== Data for the task ==

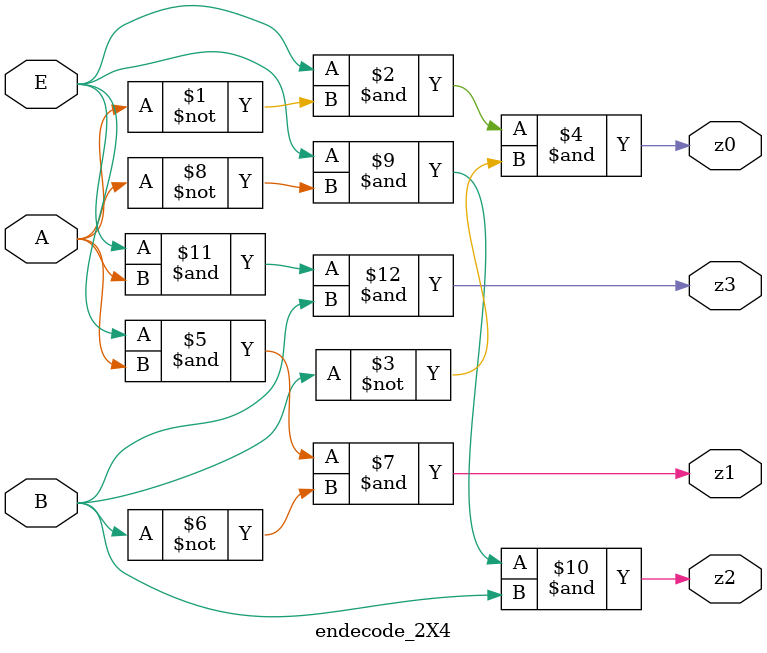
<source format=v>
`timescale 1ns / 1ps


module endecode_2X4(
    input E,
    input A,
    input B,
    output z0,
    output z1,
    output z2,
    output z3
    );
assign z0=E & (~A) & (~B);
assign z1=E & (A) & (~B);
assign z2=E & (~A) & (B);
assign z3=E & (A) & (B);
endmodule

</source>
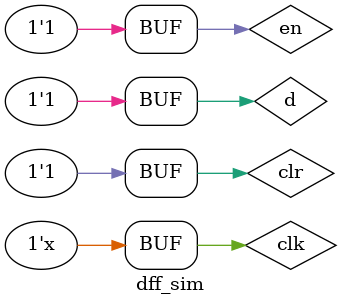
<source format=v>
`timescale 1ns/1ps        

module dff_sim();   

    reg clk;
    reg clr;
    reg en;
    reg d;
    wire q;

   initial    
   begin
        clk = 1'b0;clr = 1'b1;en = 1'b0;d = 1'b0;
		#5 clr = 1'b1;en = 1'b0;d = 1'b0;
		#5 clr = 1'b0;en = 1'b1;d = 1'b1;   
		#5 clr = 1'b0;en = 1'b1;d = 1'b1;
		#5 clr = 1'b0;en = 1'b1;d = 1'b0;
		#5 clr = 1'b0;en = 1'b1;d = 1'b0;
		#5 clr = 1'b0;en = 1'b1;d = 1'b1;
		#5 clr = 1'b0;en = 1'b1;d = 1'b1; 
		#5 clr = 1'b0;en = 1'b0;d = 1'b0;  
		#5 clr = 1'b0;en = 1'b1;d = 1'b1;    
		#5 clr = 1'b1;en = 1'b1;d = 1'b1;                                                                          
   end
   always #5 clk = ~clk;
  
   
   dff u_dff (
        .clk (clk),
        .clr (clr),
        .en  (en ),
        .d   (d  ),
        .q   (q  )
    );
endmodule

</source>
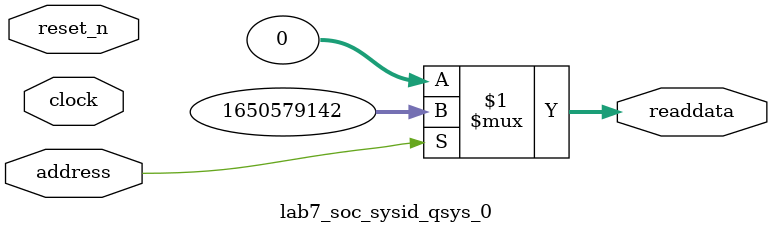
<source format=v>



// synthesis translate_off
`timescale 1ns / 1ps
// synthesis translate_on

// turn off superfluous verilog processor warnings 
// altera message_level Level1 
// altera message_off 10034 10035 10036 10037 10230 10240 10030 

module lab7_soc_sysid_qsys_0 (
               // inputs:
                address,
                clock,
                reset_n,

               // outputs:
                readdata
             )
;

  output  [ 31: 0] readdata;
  input            address;
  input            clock;
  input            reset_n;

  wire    [ 31: 0] readdata;
  //control_slave, which is an e_avalon_slave
  assign readdata = address ? 1650579142 : 0;

endmodule



</source>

== Aim of the exercise ==
State the number of lines in the records above that contain the string "altera", and give nothing else.

== Worked solution ==
2